7. While conceding on behalf of the appellant that if the grant to the head of the math was not a grant of a whole village the lands covered by the grant would not constitute an estate, Mr. Satyanarayana Rao says that the grant did in fact comprise the whole village. This is denied by the first respondent. The original grant is lost and its terms have to be gathered from (1) the statement filed on behalf of the math in 1861 when the Inam Commission was carrying out its duties and (2) the entries made in the Inam Register. In column VI of the statement these words have been written:

The former zamindars who had jurisdiction over this village, granted the land comprised within the 'Chekunama' for the Nitya Neivedya Deeparadhana and other Kainkaryams in the math of Sri Swami Varu. There is no sannad. As it was destroyed by fire it is not known in which fasli it was granted.

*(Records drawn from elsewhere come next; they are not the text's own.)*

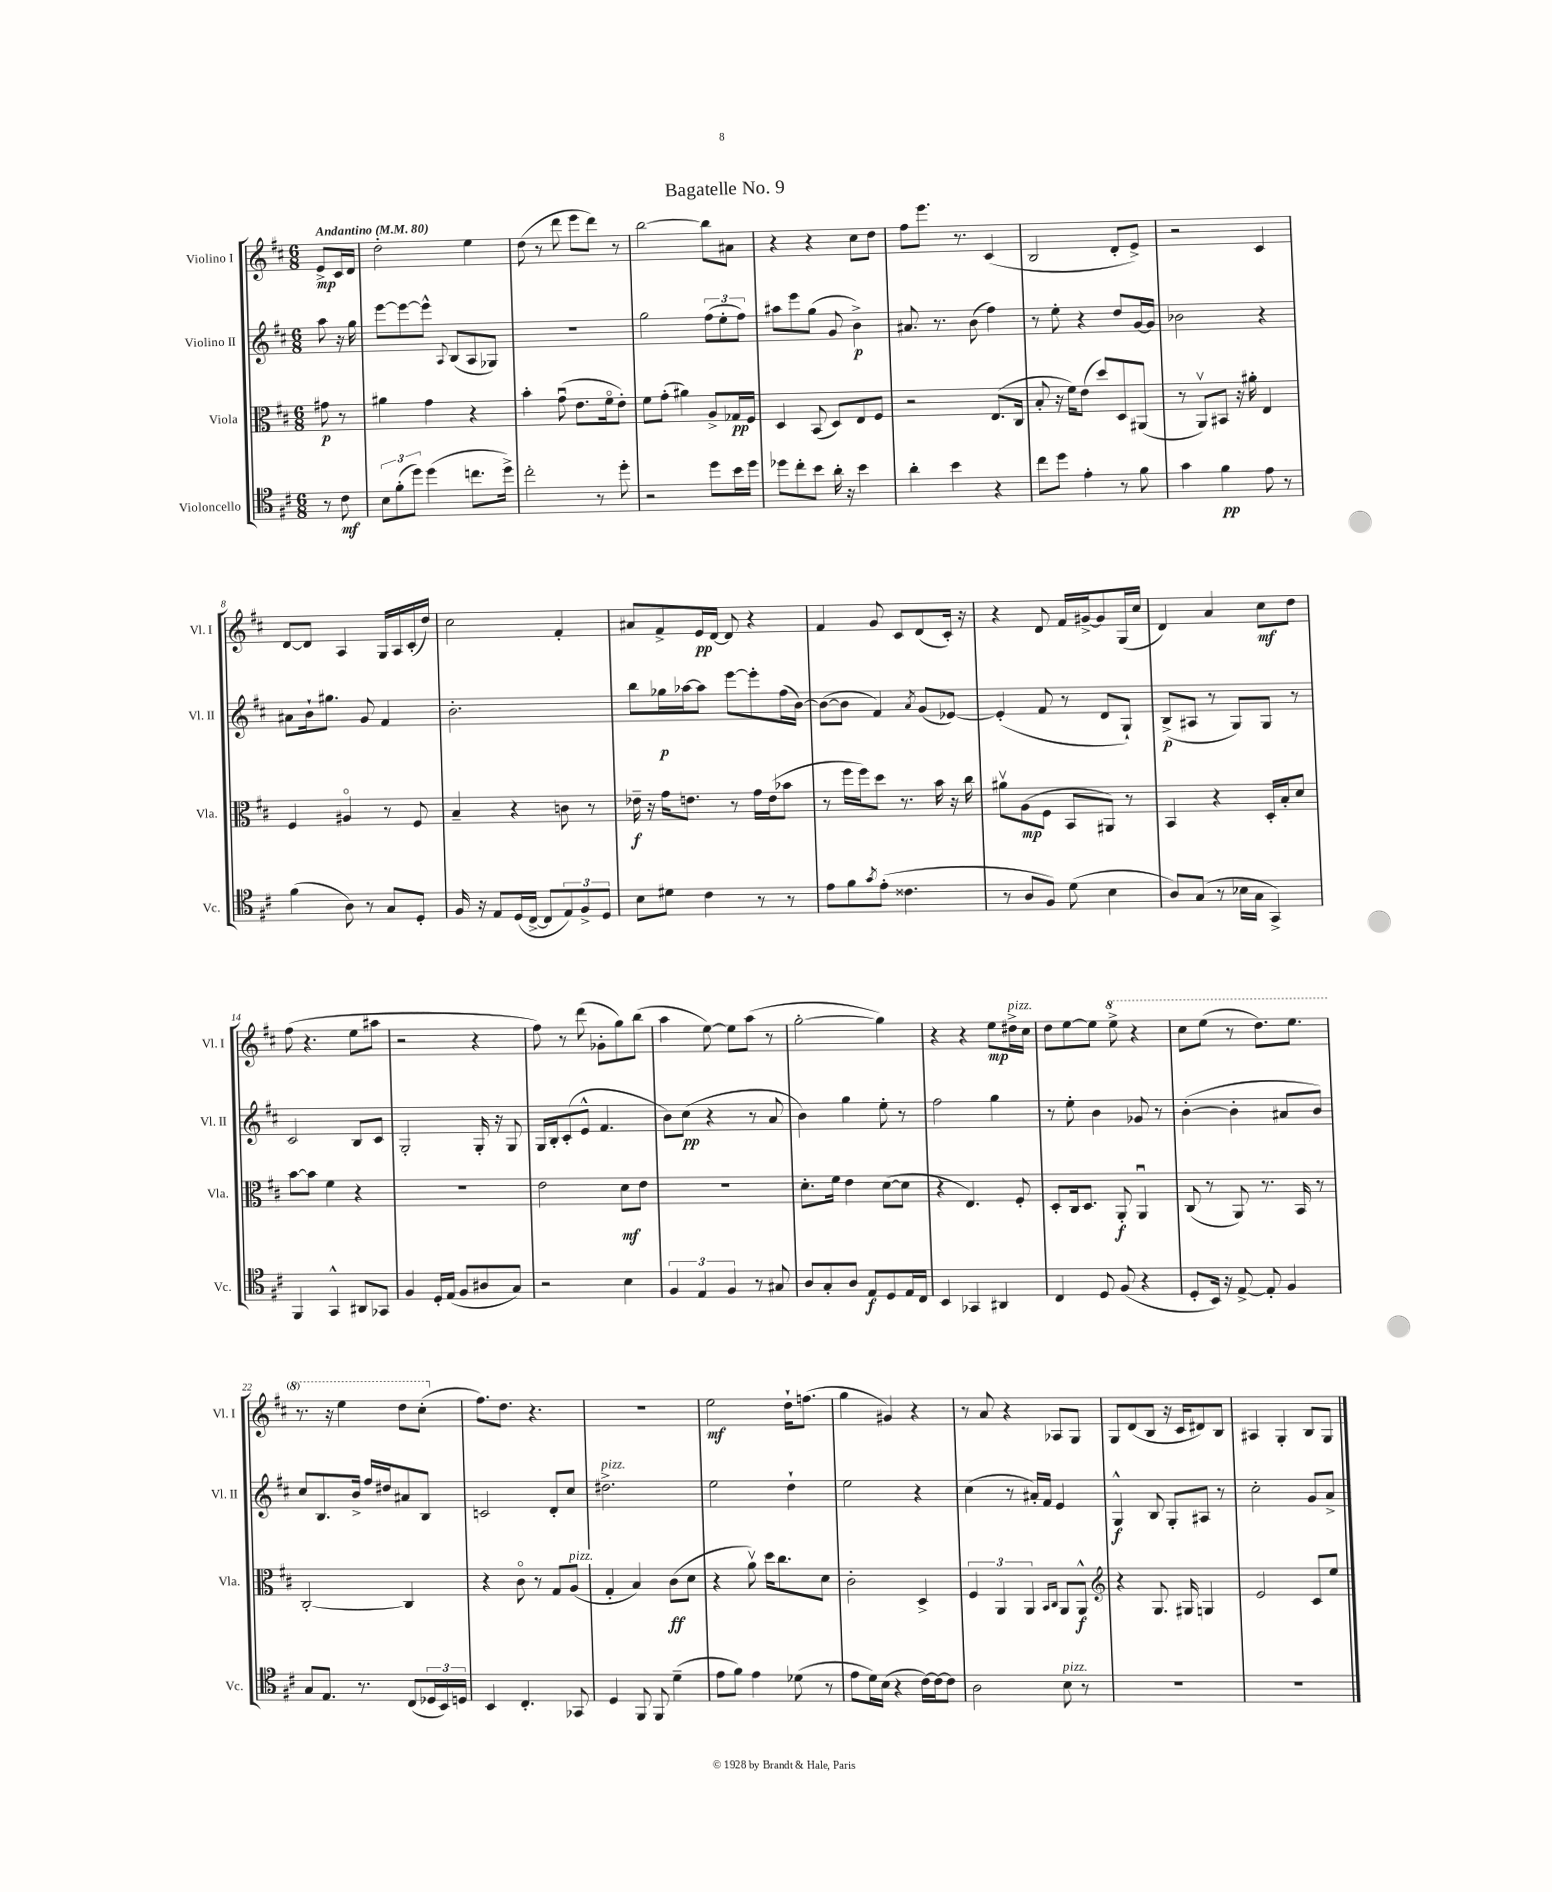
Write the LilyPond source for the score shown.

\header { title = "Bagatelle No. 9" }
<<
\new StaffGroup <<
\new Staff = "s0" \with { instrumentName = "Violino I" shortInstrumentName = "Vl. I" } {
    \clef treble \key d \major \numericTimeSignature \time 6/8 \partial 4 \tempo "Andantino" 4 = 80
    e'8->\mp cis'16 d'16 |
    d''2-. e''4 |
    d''8( r8 d'''8 e'''8 d'''8) r8 |
    b''2~ b''8 ais'8 |
    r4 r4 cis''8 d''8 |
    fis''8 e'''8. r8. cis'4( |
    b2 d'8-. e'8->) |
    r2 cis'4 |
    d'8~ d'8 a4 g16 a16 cis'16-.( d''16) |
    cis''2 fis'4-. |
    ais'8 fis'8-> e'16\pp d'16~ d'8 r4 |
    fis'4 g'8 cis'8 d'8( cis'16-.) r16 |
    r4 d'8 fis'16 gis'16~-> gis'8 g16( cis''16 |
    d'4) a'4 cis''8\mf d''8 |
    fis''8( r4. e''8 ais''8 |
    r2 r4 |
    fis''8) r8 d'''8( ges'8-. g''8) b''8( |
    a''4 e''8~) e''8 a''8( r8 |
    g''2~-. g''4) |
    r4 r4 e''8\mp dis''16->^\markup { \italic "pizz." } cis''16 |
    d''8 e''8~ e''8 \ottava #1 e'''8-> r4 |
    cis'''8 e'''8( r8 d'''8.) e'''8. |
    r8. r16 e'''4 d'''8 cis'''8-.( \ottava #0 |
    fis''8.) d''8. r4. |
    R2. |
    e''2\mf d''16-! f''8.( |
    g''4 gis'4) r4 |
    r8 a'8 r4 aes8 g8 |
    g8 d'8( b8 r16 cis'16 dis'8) b8 |
    ais4 g4-. b8 g8 \bar "|." |
}
\new Staff = "s1" \with { instrumentName = "Violino II" shortInstrumentName = "Vl. II" } {
    \clef treble \key d \major \numericTimeSignature \time 6/8 \partial 4
    a''8 r16 g''16 |
    e'''8~ e'''8~ e'''8-^ \appoggiatura { a8 } b8( a8 ges8) |
    R2. |
    g''2 \tuplet 3/2 { fis''8( e''8-. fis''8) } |
    ais''8 e'''8 g''8( g'8 b'4->\p) |
    ais'8. r8. b'8( fis''4) |
    r8 e''8-. r4 d''8 g'16~ g'16 |
    bes'2 r4 |
    ais'8 b'16-! gis''8. g'8 fis'4 |
    b'2.-. |
    b''8 ges''16\p aes''16~ aes''8 e'''8~ e'''8-. fis''16( b'16~) |
    b'8~( b'8 fis'4) \acciaccatura { a'8 } g'8( ees'8~) |
    ees'4-.( fis'8 r8 d'8 g8-!) |
    b8->\p( ais8 r8 g8) g8 r8 |
    cis'2 b8 cis'8 |
    g2-. g16-. r16 g8 |
    g16 b16-. cis'8-.( e'8-^ fis'4. |
    b'8) cis''8\pp( r4 r8 a'8 |
    b'4) g''4 e''8-. r8 |
    fis''2 g''4 |
    r8 e''8-. b'4 ges'8 r8 |
    b'4~-.( b'4-. ais'8 b'8) |
    cis''8 b8. b'16-> fis''16 dis''16 ais'8 b8 |
    c'2 d'8-. cis''8 |
    dis''2.->^\markup { \italic "pizz." } |
    e''2 d''4-! |
    e''2 r4 |
    cis''4( r8 ais'16-.) fis'16 e'4 |
    g4-^\f b8 g8-. ais8 r8 |
    cis''2-. g'8 a'8-> \bar "|." |
}
\new Staff = "s2" \with { instrumentName = "Viola" shortInstrumentName = "Vla." } {
    \clef alto \key d \major \numericTimeSignature \time 6/8 \partial 4
    gis'8\p r8 |
    ais'4 g'4 r4 |
    b'4-. g'8\downbow( e'8. fis'16\flageolet e'8-.) |
    fis'8 g'8-.( ais'4) a8-> ges16\pp fis16 |
    d4 b,8( d8) e8 fis8 |
    r2 e8.( cis16 |
    b8-. r16 fis'16) e'8( d''8) d8 ais,8( |
    r8 a,8\upbow) bis,8 r16 ais'16-. e4 |
    fis4 ais4\flageolet r8 fis8 |
    b4-- r4 c'8 r8 |
    ees'16--\f r16 g'16 e'8. r8 g'16 e'16( bes'8 |
    r8 fis''16 fis''16) d''8 r8. b'16 r16 cis''16 |
    ais'8\upbow a8\mp( fis8 b,8 ais,8) r8 |
    b,4 r4 d16-. b16-. d'8 |
    b'8~ b'8 fis'4 r4 |
    R2. |
    e'2 d'8\mf e'8 |
    R2. |
    d'8.-. fis'16 e'4 d'8~( d'8 |
    r4 e4.) fis8-. |
    d8-. cis16 d8. a,8-.\f a,4\downbow |
    cis8( r8 a,8) r8. b,16 r8 |
    cis2~-. cis4 |
    r4 cis'8\flageolet r8 g8 a8^\markup { \italic "pizz." }( |
    g4-. b4) cis'8\ff( d'8 |
    r4 a'8\upbow) d''16 cis''8. d'8 |
    cis'2-. d4-> |
    \tuplet 3/2 { fis4 a,4 a,4 } \grace { b,16 cis16 } a,8 a,8-^\f |
    \clef treble r4 g8. gis16 g4 |
    e'2 cis'8 e''8 \bar "|." |
}
\new Staff = "s3" \with { instrumentName = "Violoncello" shortInstrumentName = "Vc." } {
    \clef tenor \key d \major \numericTimeSignature \time 6/8 \partial 4
    r8 cis'8\mf |
    \tuplet 3/2 { b8 fis'8-.( d''8) } d''4( c''8. d''16->) |
    cis''2-. r8 d''8-. |
    r2 d''8 b'16 d''16 |
    des''8 cis''8-. b'8 a'16-. r16 b'4 |
    a'4-. b'4 r4 |
    cis''8 d''8 e'4-. r8 fis'8 |
    g'4 fis'4\pp e'8 r8 |
    fis'4( a8) r8 g8 d8-. |
    fis16 r16 e8 d16( cis16~-> cis8 \tuplet 3/2 { e8) fis8-> d8 } |
    b8 dis'8 cis'4 r8 r8 |
    e'8 fis'8 \acciaccatura { g'8 } e'8-.( cisis'4. |
    r8 a8 fis8) d'8( b4 |
    a8) g8( r8 bes16 g16 g,4->) |
    fis,4 g,4-^ ais,8 ges,8 |
    fis4 d16-. e16( fis8 ais8 g8) |
    r2 b4 |
    \tuplet 3/2 { fis4 e4 fis4 } r8 gis8 |
    a8 g8-. a8 e8\f d8 e16 cis16 |
    b,4 ges,4 ais,4 |
    cis4 d8 fis8( r4 |
    d8-. b,16) r16 e8~-> e8-. fis4 |
    g8 e8. r8. cis8( \tuplet 3/2 { des16 b,16) d16 } |
    b,4 cis4.-. ges,8 |
    d4 fis,8 fis,8 d'4--( |
    e'8 fis'8) e'4 des'8( r8 |
    e'8 d'16) b16( r4 cis'16~) cis'16~ cis'8 |
    a2 b8^\markup { \italic "pizz." } r8 |
    R2. |
    R2. \bar "|." |
}
>>
>>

8. The expression means the document describing the boundaries. Columns VII to IX were intended for particulars of the inam lands, including the particulars set out in the sanad. There is no entry under the heading 'particulars of the inam land mentioned in the sanad,' but under the heading 'Gudicut' (the total area of the village) is the entry I58.23 acres, from which are deducted 25.10 acres described as private lands and 54 acres 'inams of other persons,' leaving 128-6 acres as the area covered by the grant. In our opinion there can be no doubt that the particulars here given indicate that those, in charge of the math did not regard the inam as comprising the whole of the village, but only 128-6 acres out of the 158.23 acres which formed it. The appellant asks the Court to disregard these entries because of what is entered in column X which was intended for the insertion of the particulars of the boundaries. The particulars given in this column read as follows:

There is no chekunama Present boundaries of the Agraharam :--East.--The boundary limits of Kolakaluru and Yerikalapudi. South.--The boundary limits of Yerikalapudi and Gudileda. West.--Gudileda Kolakaluru eastern bund of Tungabhadra channel and old channel. North.--The boundary limits of Kolakaluru.

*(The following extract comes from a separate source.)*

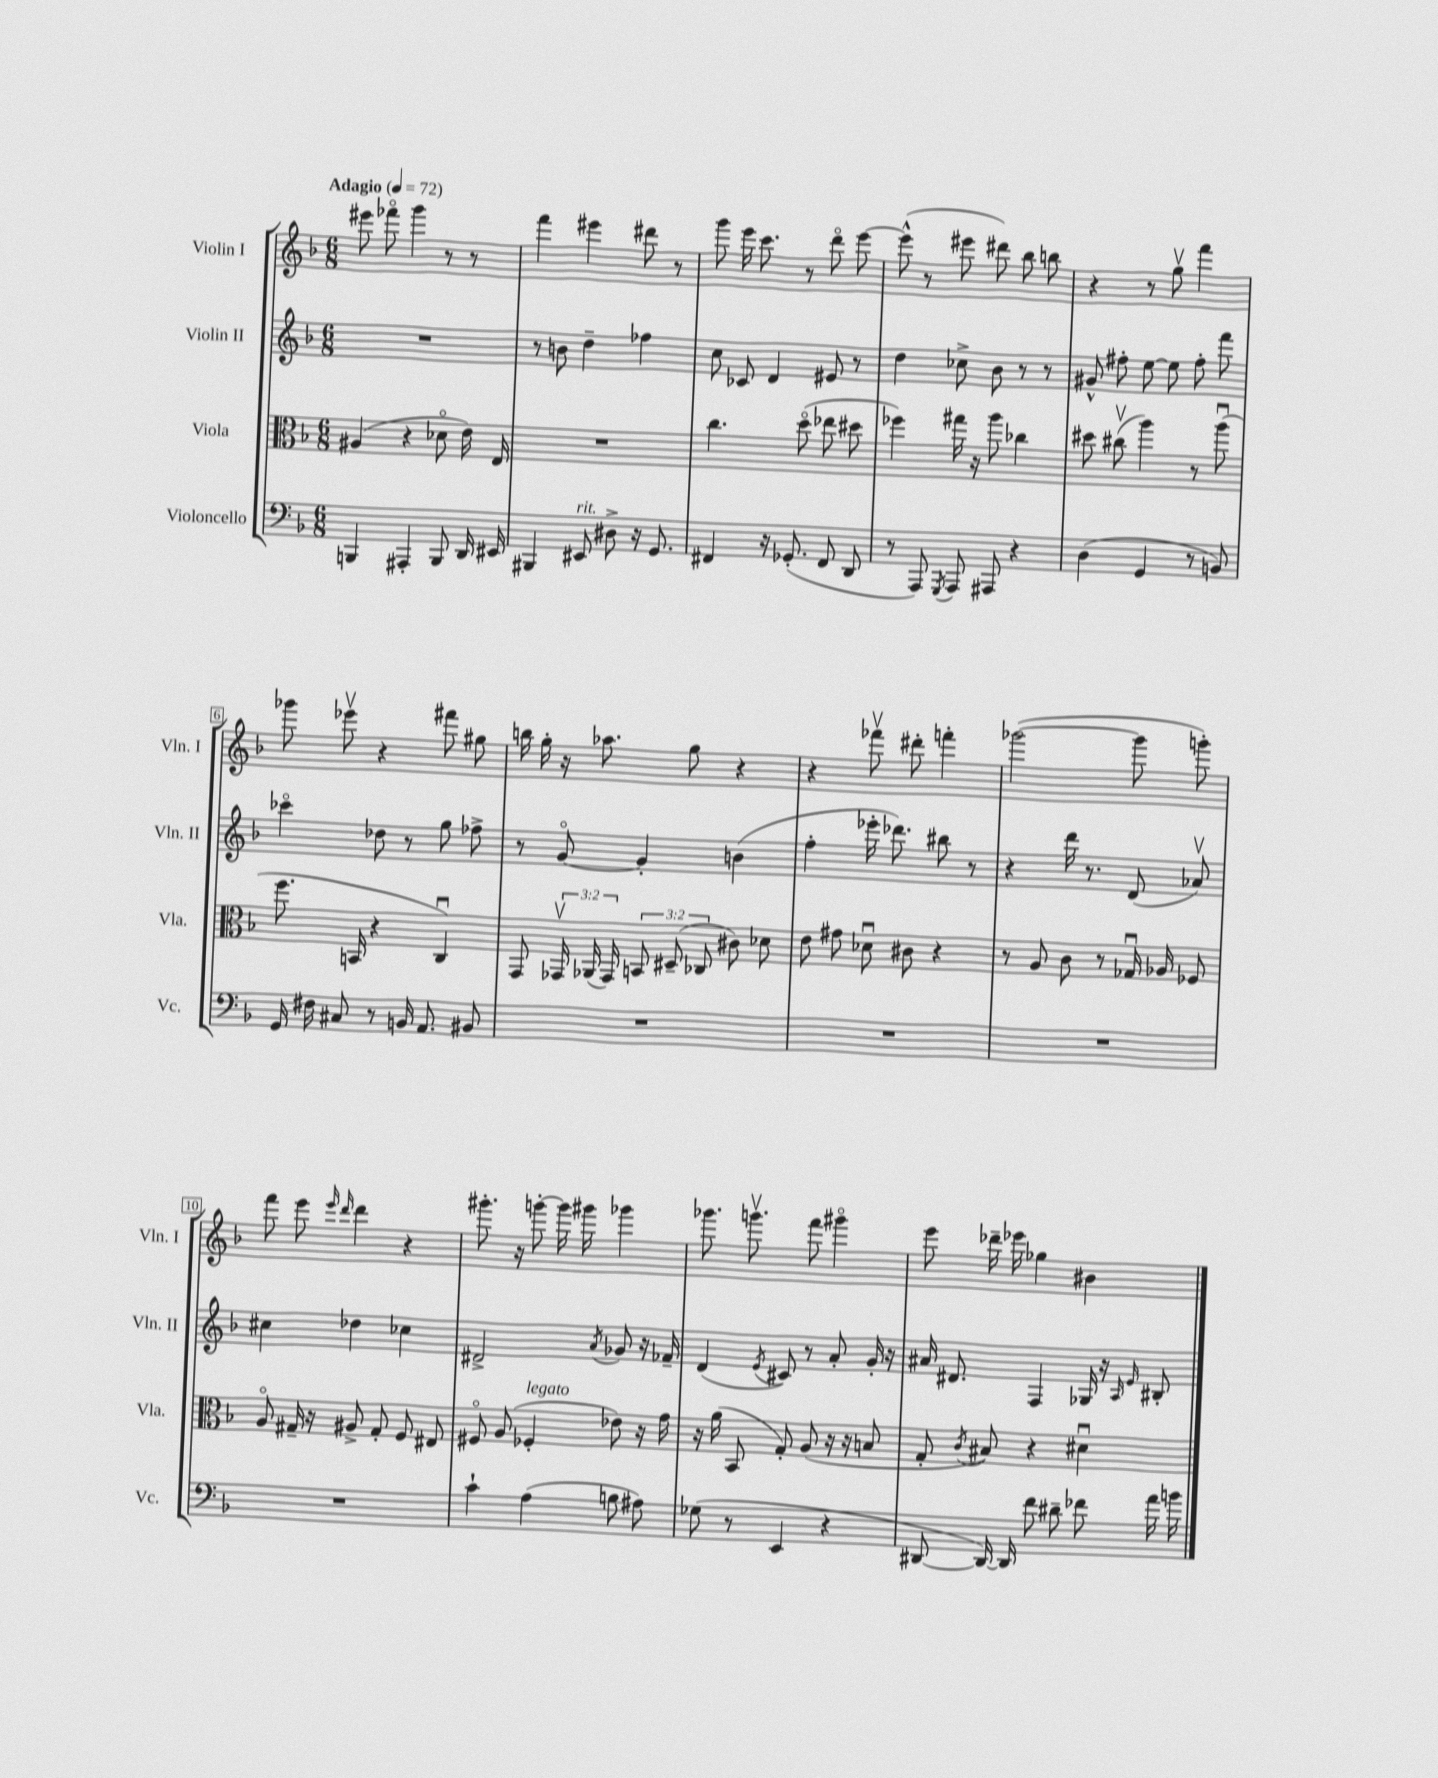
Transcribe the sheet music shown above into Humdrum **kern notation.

9. These boundaries are admittedly the boundaries of the whole village, but column X must be read in conjunction with the early columns and the entries in the Inam Register and when this is done it is obvious that the compilers of the statement were here indicating that the lands granted to the deity of the math fell-within the boundaries of the village, being unable to give the boundaries mentioned in the sannad. In the column in the Inam Register intended for the statement of the acreage covered by the inam, the figure given is 128'22. The Register also contains this statement 'old inams disposed of as a distinct case--56 acres.' There is no mention in the Register of the 2510 acres shown in the statement filed on behalf of the math as being private lands. The entries in the Inam Register relating to the 'old inams' have also been put in evidence. This part of the Register shows 510 acres as being held under an inam granted to one Brahmandam Lakshmanna who appears to have had no connection with the math. There is overwhelming evidence that only 128.22 acres out of the total area of 158.23 acres, which formed the village were dedicated to the deity of the math. The grant being less than a whole village 'the appellant cannot rely on Section 6 of the Act, which means that her claim to the A schedule lands must also be dismissed. This finding provides an additional reason for rejecting the contention that the appellants' guardian ad litem in the previous suit was guilty of negligence.

10. In these circumstances it is not necessary to embark on a discussion of the first respondent's contention that the grant here was a grant for service. It may however be mentioned that the entries in the Inam Register are strongly against the contention.

11. The appeal fails and will be dismissed with Costs. The appellant having appealed in forma pauperis will pay the required court-fee to Government.